Van a seguir tratando de imponer sus reaccionarias doctrinas. Unas leyes
sin discriminación, además de lo que implican de forma inmediata
en la vida de muchas personas, tienen también consecuencias de pedagogía
social. Pero hay que ser conscientes que la eliminación de las leyes
homofóbicas no hace desaparecer de inmediato la homofobia social aún
muy presente en España, aunque haya pasado de ser una actitud culturalmente
hegemónica a una postura mal vista y minoritaria, pero influyente
y todavía muy difundida socialmente. De hecho, en algunos casos la
aceptación de la reforma del matrimonio es una especie de “que hagan
lo que quieran” que representa un paso adelante en ciertas mentalidades pero
que a veces sigue acompañado de una visión “negativa” de la
homosexualidad y cierta prevención hacia ella. Estamos logrando una
gran victoria para la libertad, pero no está aún consolidada
ni puede darse por definitiva si no seguimos trabajando para que así
sea.
Así que reivindicamos más entusiasmo social, más activismo
y más compromiso a favor de esta ley y, una vez aprobada, de su cumplimiento
sin zancadillas y boicot como los que siguen haciendo aún casi imposible
abortar en un centro público. Hasta ahora, el peso de este esfuerzo
ha recaído en los propios movimientos de lesbianas, gays, transexuales
y bisexuales, sin que hayan recibido socialmente el apoyo efectivo que se
merecían. Pero esto es cosa de todas y de todos. Hay que movilizarse
hasta conseguir definitivamente la ley, y después para lograr su consolidación
plena. Al decir “movilizarse” no nos referimos sólo a participar en
acciones en la calle, como la gran manifestación que tendrá
lugar el 2 de julio con motivo del Día del Orgullo y que, “homos”,
“heteros” o “bisex”, deberíamos llenar aún más
que en años anteriores en defensa de la libertad, sino en su sentido
más profundo, cotidiano, en nuestros comportamientos, en nuestras
palabras, en lo que transmitimos a los demás, en lo que consentimos
que se diga y haga en nuestra presencia sin expresar nuestra discrepancia.
Esta no es la ley de “lesbianas y gays”, aunque la han ganado con su lucha
y con escasos apoyos durante gran parte del camino.
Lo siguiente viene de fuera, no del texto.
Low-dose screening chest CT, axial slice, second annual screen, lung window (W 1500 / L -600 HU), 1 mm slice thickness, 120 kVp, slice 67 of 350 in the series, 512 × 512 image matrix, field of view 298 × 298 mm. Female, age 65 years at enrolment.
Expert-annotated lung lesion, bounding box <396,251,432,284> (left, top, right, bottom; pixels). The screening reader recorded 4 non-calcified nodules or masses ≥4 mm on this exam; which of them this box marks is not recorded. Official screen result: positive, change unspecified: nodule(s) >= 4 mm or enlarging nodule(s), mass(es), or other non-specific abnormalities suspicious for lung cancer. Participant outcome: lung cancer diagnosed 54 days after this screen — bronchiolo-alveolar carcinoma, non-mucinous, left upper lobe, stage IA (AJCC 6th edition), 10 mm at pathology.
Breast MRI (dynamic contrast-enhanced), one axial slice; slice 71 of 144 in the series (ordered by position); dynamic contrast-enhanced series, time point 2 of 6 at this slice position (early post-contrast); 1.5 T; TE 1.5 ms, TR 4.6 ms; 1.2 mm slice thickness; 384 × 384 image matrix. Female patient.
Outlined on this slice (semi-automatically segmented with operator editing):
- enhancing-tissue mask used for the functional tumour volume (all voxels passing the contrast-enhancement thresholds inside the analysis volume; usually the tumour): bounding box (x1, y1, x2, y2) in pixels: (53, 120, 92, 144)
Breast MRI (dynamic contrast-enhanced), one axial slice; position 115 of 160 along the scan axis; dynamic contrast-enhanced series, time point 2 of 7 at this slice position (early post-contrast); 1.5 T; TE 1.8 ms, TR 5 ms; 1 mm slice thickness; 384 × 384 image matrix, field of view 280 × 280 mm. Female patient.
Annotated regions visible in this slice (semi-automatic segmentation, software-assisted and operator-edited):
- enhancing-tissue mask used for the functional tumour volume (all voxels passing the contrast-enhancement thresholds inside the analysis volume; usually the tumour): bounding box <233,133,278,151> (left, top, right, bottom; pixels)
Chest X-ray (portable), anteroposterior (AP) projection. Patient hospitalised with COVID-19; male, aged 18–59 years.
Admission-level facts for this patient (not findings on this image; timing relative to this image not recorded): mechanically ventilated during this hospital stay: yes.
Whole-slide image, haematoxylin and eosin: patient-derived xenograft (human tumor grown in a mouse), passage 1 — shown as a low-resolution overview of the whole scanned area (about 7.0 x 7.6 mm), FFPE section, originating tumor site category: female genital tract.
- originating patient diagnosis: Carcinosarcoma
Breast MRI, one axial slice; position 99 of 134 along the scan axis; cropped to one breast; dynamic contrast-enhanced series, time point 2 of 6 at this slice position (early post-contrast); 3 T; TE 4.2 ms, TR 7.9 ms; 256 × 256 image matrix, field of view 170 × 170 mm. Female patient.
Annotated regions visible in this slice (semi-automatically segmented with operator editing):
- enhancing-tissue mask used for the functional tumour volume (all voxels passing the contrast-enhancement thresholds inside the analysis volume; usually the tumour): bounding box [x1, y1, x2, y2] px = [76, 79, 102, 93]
Esta no es la ley del
PSOE ni la ley del gobierno. Ni siquiera es la ley del conjunto de grupos
parlamentarios que la apoyan y que la hacen posible. Esta es la ley de una
sociedad que quiere ser libre y vivir a su manera, no siguiendo los dogmas
de tal o cual grupo religioso o político. Es ley de libertad. Así
que, queridas amigas y queridos amigos, ¡más entusiasmo y más
empuje! Ellos tienen los púlpitos, desde los que uno predica a varios.
Nosotras y nosotros tenemos nuestras voces, que permiten la comunicación
de muchos con muchos. Usémoslas.
Y el día que la ley sea definitivamente aprobada... ¡¡¡FIESTA!!!
Pero no para pararnos en lo conseguido, que es mucho. Toca ahora reivindicar,
primero, y, esperamos, celebrar después la futura aprobación
de una ley de identidad de género que reconozca los derechos
de las personas transexuales. Ese es también un compromiso del Gobierno
y debe cumplirlo en esta legislatura. Porque hay que seguir avanzando. La
libertad con más libertad se conserva y crece.